Code using data structures makes it hard to add new data structures because all the functions must change. while OO code makes it hard to add new functions because all the classes must change.

So in order to write clean code: avoid making Hybrid classes which have functions that do significant things, and they also have either public variables or public accessors and mutators that, for all intents and purposes, make the private variables public, tempting other external functions to use those variables the way a procedural program would use a data structure.

Data structures should be treated as data structures and different classes should be created which have the logic code and hide their internal data which are off course: instances of the data structure classes.

Also in order to write good code that have the ability to grow without problems, you have to decide whether to choose the procedural or OO way based on the problem in hand.

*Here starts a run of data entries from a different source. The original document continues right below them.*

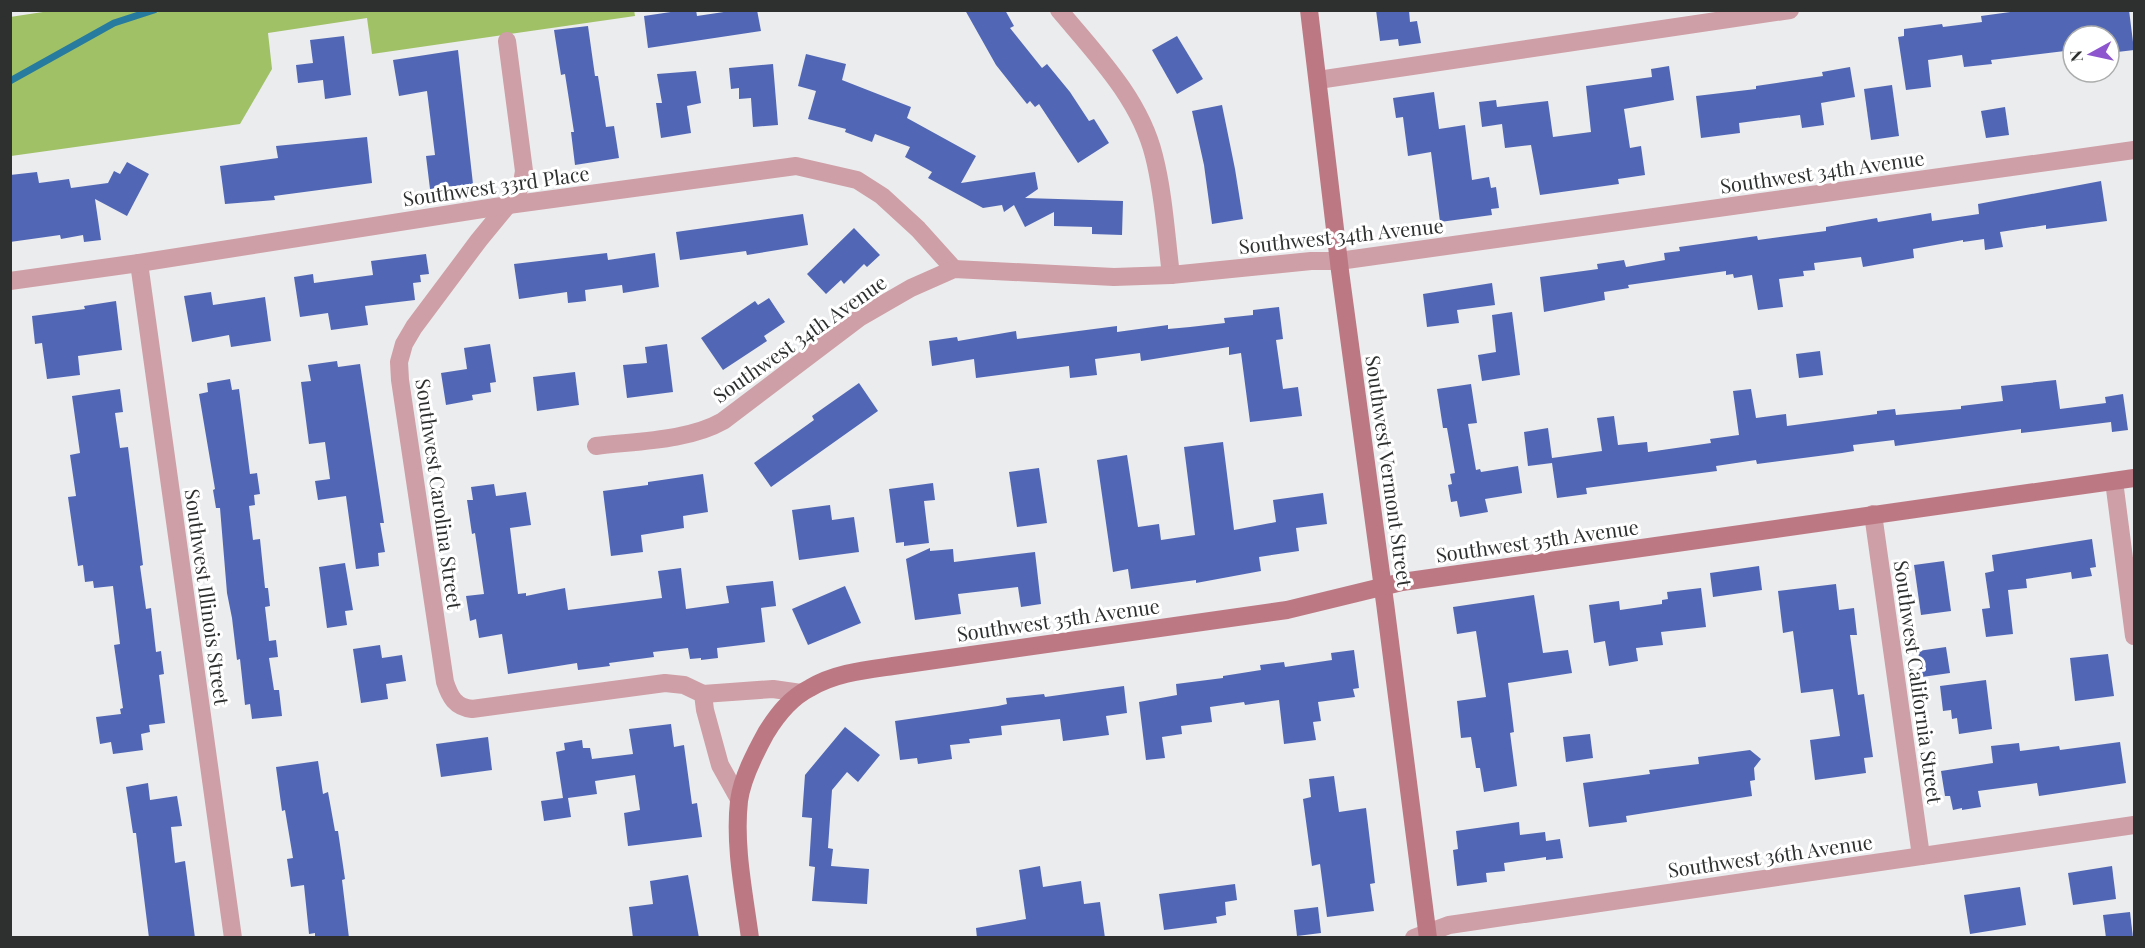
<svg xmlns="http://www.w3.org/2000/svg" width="2145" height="948" viewBox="0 0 2145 948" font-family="'Playfair Display',serif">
<rect width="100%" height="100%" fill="#ebecee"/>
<polygon fill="#a0c166" points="56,10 634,10 635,16 372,54 367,18 268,33 272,69 240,124 11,156 10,17"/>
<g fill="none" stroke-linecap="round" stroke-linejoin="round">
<polyline stroke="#267b9f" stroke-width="7" points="10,81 114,23 154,10"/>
</g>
<g fill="#5167b5">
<polygon points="684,10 696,10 697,16 737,10 757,10 761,31 648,48 644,16"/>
<polygon points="965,10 1005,10 1014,26 1010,28 1042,68 1047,64 1070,92 1089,121 1094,119 1109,143 1078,163 1039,104 1035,107 1030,101 1027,104 996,65"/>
<polygon points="1376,10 1409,10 1410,22 1417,21 1421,43 1399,46 1398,39 1380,41"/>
<polygon points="2025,10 2129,10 2134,50 2109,53 2109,36 2073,36 2073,50 1991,60 1992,64 1964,67 1962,55 1928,60 1931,87 1906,90 1898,37 1904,36 1904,29 1942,24 1943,27 1982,22 1981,16"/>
<polygon points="588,26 595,76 598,76 606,127 614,126 619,158 575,165 571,132 574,132 565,74 561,75 554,30"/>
<polygon points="344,36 351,95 325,99 323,80 298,83 296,65 313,63 310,40"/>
<polygon points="1177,36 1203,79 1177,94 1152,50"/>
<polygon points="458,50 473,184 430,189 426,156 435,155 427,91 399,96 393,60"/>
<polygon points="806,54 846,64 842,80 911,107 907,118 976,156 961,183 1035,172 1038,189 1025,198 1123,201 1122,235 1092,234 1092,227 1054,226 1054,212 1025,227 1014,205 1004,212 1002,205 983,208 928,178 932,172 905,157 910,147 875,134 872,142 845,132 846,129 808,119 816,91 798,86"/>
<polygon points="773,64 778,125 753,127 751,98 739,99 739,88 731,89 729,68"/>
<polygon points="1669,66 1674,100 1624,109 1630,148 1641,146 1645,175 1618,179 1619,184 1540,195 1531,145 1505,148 1502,124 1482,127 1479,102 1496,100 1497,107 1548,101 1553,137 1591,132 1586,86 1652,77 1651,69"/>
<polygon points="1850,67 1855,97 1821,103 1824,125 1802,128 1800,115 1739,123 1740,133 1701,138 1696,96 1756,89 1756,86 1823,76 1822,72"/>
<polygon points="696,71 701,103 687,106 691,133 661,138 656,103 662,103 657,74"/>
<polygon points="1892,85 1899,136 1871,140 1864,89"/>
<polygon points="1434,92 1439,129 1465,125 1472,180 1489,177 1491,188 1496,187 1499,208 1491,209 1492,215 1440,222 1431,152 1408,156 1403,117 1396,118 1393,98"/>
<polygon points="1222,105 1235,169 1243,219 1212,224 1204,165 1192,111"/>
<polygon points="2005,107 2009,135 1986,138 1981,111"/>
<polygon points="367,137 372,183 274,196 275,200 225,204 220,166 278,158 276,146"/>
<polygon points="127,162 149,174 127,216 95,199 101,240 84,242 83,235 61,239 60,235 10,242 10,175 37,172 39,183 69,179 71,188 108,183 114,171 120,174"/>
<polygon points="2101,181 2107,221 2046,229 2046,225 2000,232 2003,247 1985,250 1984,239 1963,242 1963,240 1913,249 1914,258 1863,267 1861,257 1814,263 1815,270 1803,271 1804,276 1779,279 1783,307 1758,310 1752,275 1734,278 1733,274 1726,275 1726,271 1628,285 1629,288 1604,292 1605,300 1544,312 1540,277 1598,269 1597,264 1624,260 1626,267 1665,260 1664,253 1680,251 1679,247 1757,236 1758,240 1826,231 1826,227 1877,218 1878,222 1931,213 1932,221 1979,214 1978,204"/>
<polygon points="803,214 808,245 747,255 746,251 680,260 676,232"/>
<polygon points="854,228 880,255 867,267 864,264 844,284 841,280 826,294 807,274"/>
<polygon points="607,253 608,260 655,253 659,287 623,293 622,285 585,290 586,301 568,303 567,292 519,299 514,264"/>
<polygon points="426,254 429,274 420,275 421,282 413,283 415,300 365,306 368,325 331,330 328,313 300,317 294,277 313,274 314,283 373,275 371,261"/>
<polygon points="1492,283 1495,305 1457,310 1459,323 1427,327 1423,294"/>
<polygon points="211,292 213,305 265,297 271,341 231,347 229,335 192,342 184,296"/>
<polygon points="769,298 785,322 764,336 767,341 723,370 701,338 755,301 758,305"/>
<polygon points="116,301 122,350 78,356 80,375 47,379 42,343 35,344 32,316 85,309 84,306"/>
<polygon points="1279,307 1283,339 1276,340 1283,389 1298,387 1302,416 1250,422 1241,353 1229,355 1229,347 1141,361 1140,353 1095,359 1097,375 1070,378 1069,366 976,378 974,359 932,366 929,341 957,337 958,341 1016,331 1017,339 1117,326 1117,332 1168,325 1168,329 1190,327 1225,323 1224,318 1253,315 1253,310"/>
<polygon points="1512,312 1520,375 1482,381 1478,355 1496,352 1492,315"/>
<polygon points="490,344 496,382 490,383 491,392 472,395 473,400 446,405 441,373 467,369 464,348"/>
<polygon points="667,344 673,392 627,398 623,365 647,363 645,347"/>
<polygon points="1820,351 1823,375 1799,378 1796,354"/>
<polygon points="337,361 338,367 360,364 384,523 380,523 385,552 378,553 379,566 356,569 346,496 318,500 315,481 330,479 325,442 309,444 301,382 311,381 308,365"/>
<polygon points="575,372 579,405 537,411 533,377"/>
<polygon points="230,379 232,390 239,389 250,474 257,473 260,494 254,495 255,505 249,506 253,540 260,539 265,588 268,588 270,606 265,607 269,641 276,640 278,657 269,658 274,690 279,690 282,716 252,719 250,704 245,705 240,659 237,660 232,618 227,593 220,508 216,508 213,490 215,489 199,394 208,392 207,383"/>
<polygon points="2056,380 2060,409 2106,403 2105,397 2123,394 2128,430 2112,432 2111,422 2021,433 2021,429 1895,446 1894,440 1853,445 1854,451 1842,453 1757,464 1756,460 1716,466 1717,471 1586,488 1587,494 1557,498 1552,463 1528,466 1524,432 1548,428 1552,458 1602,451 1597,418 1614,416 1618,445 1647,442 1648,452 1711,443 1710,439 1739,435 1733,391 1751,389 1756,418 1786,414 1787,426 1877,414 1877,411 1895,409 1896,415 1961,409 1961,406 2003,401 2001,386"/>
<polygon points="859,383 878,411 771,487 754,463 814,420 812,416"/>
<polygon points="1471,384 1477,423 1468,424 1476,470 1480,469 1481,472 1518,466 1522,493 1485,499 1488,512 1460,517 1457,501 1451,502 1448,485 1452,484 1450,474 1455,473 1447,428 1443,428 1437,389"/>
<polygon points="120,389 123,412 115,413 120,448 128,447 143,565 140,566 146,609 151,608 156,652 161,651 164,674 159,675 165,723 149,725 150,732 141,734 143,750 113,754 111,742 100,744 96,717 121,714 120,709 123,708 114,645 120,644 113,586 94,588 93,581 85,582 83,565 78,566 68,497 76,496 70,455 80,453 72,396"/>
<polygon points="1223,442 1234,530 1276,522 1273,500 1323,493 1327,524 1296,528 1299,551 1259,557 1261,571 1196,583 1196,580 1131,589 1128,569 1113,572 1097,460 1127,455 1138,527 1159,524 1161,540 1195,535 1184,447"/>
<polygon points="1039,468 1047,523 1017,527 1009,472"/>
<polygon points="703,474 708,512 683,516 684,528 641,535 643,552 611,556 603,491 648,485 648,482"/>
<polygon points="933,483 935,500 924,501 929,543 904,546 904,542 896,543 889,489"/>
<polygon points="494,484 496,496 526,492 531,525 510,528 518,594 526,593 526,596 565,588 568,610 662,598 658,571 681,568 686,609 729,603 726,586 773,581 776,606 761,608 765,642 717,648 718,658 701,660 701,658 690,659 688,648 653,652 654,657 609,663 610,666 578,670 577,663 508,674 502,634 479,638 476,619 470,621 466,596 484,594 475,533 472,534 467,500 473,500 471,487"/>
<polygon points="830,505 832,520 854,517 859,552 799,560 792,510"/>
<polygon points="2092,539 2096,567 2090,568 2092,576 2072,579 2071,572 2026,579 2027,588 2008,590 2013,634 1986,637 1982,609 1990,608 1985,573 1994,571 1992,555"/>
<polygon points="930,548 930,551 953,549 954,562 1035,552 1041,604 1021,607 1018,587 958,594 961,614 915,620 906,559"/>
<polygon points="1944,561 1951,611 1921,615 1914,565"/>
<polygon points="345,563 353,610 345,611 347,625 327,628 319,567"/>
<polygon points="1759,566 1762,590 1713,597 1710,573"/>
<polygon points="1836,584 1839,610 1854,608 1857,635 1850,635 1858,695 1864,694 1873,757 1864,758 1866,773 1815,780 1810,740 1840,736 1833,689 1801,693 1793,631 1783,633 1778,591"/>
<polygon points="845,586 861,623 808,645 792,609"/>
<polygon points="1701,588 1706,627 1661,632 1663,645 1636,648 1638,661 1609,666 1605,641 1594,643 1589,605 1619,601 1620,610 1662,604 1662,600 1668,599 1667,592"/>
<polygon points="1534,595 1543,653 1568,650 1572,673 1508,683 1514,732 1510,733 1517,786 1484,792 1480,768 1476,768 1471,737 1461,738 1457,701 1486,697 1476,631 1457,634 1453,607"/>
<polygon points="380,645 382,658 402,655 406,681 386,684 388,699 361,703 353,649"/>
<polygon points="1946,647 1950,673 1922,677 1918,651"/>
<polygon points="1354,650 1359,688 1353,689 1355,697 1318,702 1321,721 1313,722 1316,740 1284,744 1279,700 1245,705 1244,702 1210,707 1212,722 1181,726 1182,734 1162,737 1165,758 1146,760 1139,702 1177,695 1176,684 1223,678 1223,676 1261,670 1260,665 1284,662 1285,667 1332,660 1331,653"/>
<polygon points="2108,654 2114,696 2075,701 2070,658"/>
<polygon points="1986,680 1992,729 1959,734 1957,718 1952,719 1951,710 1943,711 1940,686"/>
<polygon points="1124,686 1127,713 1106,716 1109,735 1063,741 1060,719 1001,726 1002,735 969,739 970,743 950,745 952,759 918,764 917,758 900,760 895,721 998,706 1007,704 1006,698 1044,694 1045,697"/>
<polygon points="671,724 674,747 684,745 692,804 697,803 702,837 628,846 624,813 640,810 635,775 595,781 597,794 568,798 571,817 544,821 541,801 563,798 556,752 565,750 564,743 582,740 583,748 590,748 592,759 633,754 629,729"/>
<polygon points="845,727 880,755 858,782 847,772 832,790 828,848 833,849 831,866 869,869 867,904 812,901 815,867 809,866 812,818 802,817 805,775"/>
<polygon points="1590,734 1593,758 1566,762 1563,737"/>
<polygon points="488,737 492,770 441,777 436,744"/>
<polygon points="2120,742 2126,783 2039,796 2037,783 1978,791 1981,807 1962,810 1962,808 1953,810 1950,796 1945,796 1941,771 1993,763 1991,746 2019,743 2020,751 2059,746 2060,750"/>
<polygon points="1750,750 1761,759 1754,768 1755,780 1750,781 1752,796 1626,816 1627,822 1589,827 1583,783 1650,774 1649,770 1699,764 1698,757"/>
<polygon points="318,761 323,794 328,792 335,831 338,831 345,879 342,880 349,938 315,938 315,933 309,934 304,885 291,887 287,859 293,858 285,810 282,811 276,767"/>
<polygon points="1334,776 1339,812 1366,808 1375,883 1370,884 1374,911 1327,917 1320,864 1312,866 1303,799 1311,797 1309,779"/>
<polygon points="148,783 150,800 177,796 182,826 171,827 175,863 185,861 195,938 149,938 136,833 133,833 126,787"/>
<polygon points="1519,822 1520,835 1545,832 1546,841 1560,839 1563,858 1546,860 1546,857 1504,863 1505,871 1486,873 1487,882 1457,886 1453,850 1458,849 1456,831"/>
<polygon points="1040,866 1043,887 1081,881 1084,904 1100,902 1105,938 977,938 976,928 1026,919 1019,870"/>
<polygon points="2112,866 2116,899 2073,905 2068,873"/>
<polygon points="688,875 699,938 633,938 629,907 653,904 650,881"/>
<polygon points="1235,884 1237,900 1225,902 1226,915 1216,917 1217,923 1164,930 1159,894"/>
<polygon points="2020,887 2026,925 1970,934 1964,895"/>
<polygon points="1318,907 1321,933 1297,936 1294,910"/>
<polygon points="2130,912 2133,938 2106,938 2103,915"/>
</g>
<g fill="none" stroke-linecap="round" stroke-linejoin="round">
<g stroke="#ce9fa6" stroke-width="18">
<path d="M1059,10C1096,54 1140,99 1154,156C1164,195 1166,236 1171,275"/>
<path d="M507,41L524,171L522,183L516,195L479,240L414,327L404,344L399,362L400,380L445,682C450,697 455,707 472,709L665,683L684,685L703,694L705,710L720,765L739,799"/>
<polyline points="1318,80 1790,10"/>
<polyline points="139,263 233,938"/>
<polyline points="10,281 139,263 508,205 796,166 857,180 882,196 918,229 954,269"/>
<path d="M596,446C636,441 688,441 723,421L859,318L911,288L954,269L1114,277L1171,275L1311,261H1339L2134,150"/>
<polyline points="2114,481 2134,636"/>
<polyline points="1873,514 1921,856"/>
<polyline points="703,694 773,689 801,693"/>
<polyline points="1414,938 1449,925 2134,825"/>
</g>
<g stroke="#bc7984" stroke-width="18">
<polyline points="1309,10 1340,271 1385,603 1428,938"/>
<path d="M750,938C744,893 734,846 739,801C742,778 755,753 766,733C777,715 790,698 810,688C835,673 865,670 893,666L1287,610L1402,582L2134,478"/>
</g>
</g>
<g text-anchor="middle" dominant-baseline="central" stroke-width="6" stroke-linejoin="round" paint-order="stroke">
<g font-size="20" fill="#2e2f2f" stroke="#fff">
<text transform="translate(1822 171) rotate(-8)">Southwest 34th Avenue</text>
<text transform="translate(496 185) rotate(-8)">Southwest 33rd Place</text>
<text transform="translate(1341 235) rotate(-6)">Southwest 34th Avenue</text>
<text transform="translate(799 338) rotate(-35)">Southwest 34th Avenue</text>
<text transform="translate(1390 471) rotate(82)">Southwest Vermont Street</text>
<text transform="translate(440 494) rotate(82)">Southwest Carolina Street</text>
<text transform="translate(1537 540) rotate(-8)">Southwest 35th Avenue</text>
<text transform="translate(208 597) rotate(82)">Southwest Illinois Street</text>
<text transform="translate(1058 619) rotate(-8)">Southwest 35th Avenue</text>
<text transform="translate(1919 682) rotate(82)">Southwest California Street</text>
<text transform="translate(1770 855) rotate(-8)">Southwest 36th Avenue</text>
</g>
</g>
<rect width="2145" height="948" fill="none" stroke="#2e2f2f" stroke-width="24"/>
<g transform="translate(2091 54) rotate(262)"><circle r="28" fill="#ffffff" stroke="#abacac" stroke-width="1.5"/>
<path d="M0-4.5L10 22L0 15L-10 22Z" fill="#8d56ce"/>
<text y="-9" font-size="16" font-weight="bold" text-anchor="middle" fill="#2e2f2f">N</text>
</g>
</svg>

Some other important points to note:

  • Abstraction is to be implemented in classes as possible: This is not only about declaring abstract methods or classes, it is also about hiding the inner data and implementation of a class to avoid other classes to use them, the most common form is to declare all instance variables as private, but also we can increase the level of abstraction by hiding the internal work of a class by the use of methods e.g.:
public double getFuelTankCapacityInGallons();
public double getGallonsOfGasoline();

Those two methods reveal the internal of the class more than the following method:

public double getPercentFuelRemaining();
  • Train Wrecks: are to be avoided e.g.:
final String outputDir = ctxt.getOptions().getScratchDir().getAbsolutePath();

Instead we can make it like this:

Options opts = ctxt.getOptions(); 
File scratchDir = opts.getScratchDir(); 
final String outputDir = scratchDir.getAbsolutePath();
  • Active records: they are special type of data structure that have navigation methods like save and find, but they are still to be treated as data structures.

Conclusion

  1. Objects expose behavior and hide data. This makes it easy to add new kinds of objects without changing existing behaviors. It also makes it hard to add new behaviors to existing objects.
  2. Data structures expose data and have no significant behavior. This makes it easy to add new behaviors to existing data structures but makes it hard to add new data structures to existing functions.

In any given system we will sometimes want the flexibility to add new data types, and so we prefer objects for that part of the system. Other times we will want the flexibility to add new behaviors, and so in that part of the system we prefer data types and procedures. Good software developers understand these issues without prejudice and choose the approach that is best for the job at hand.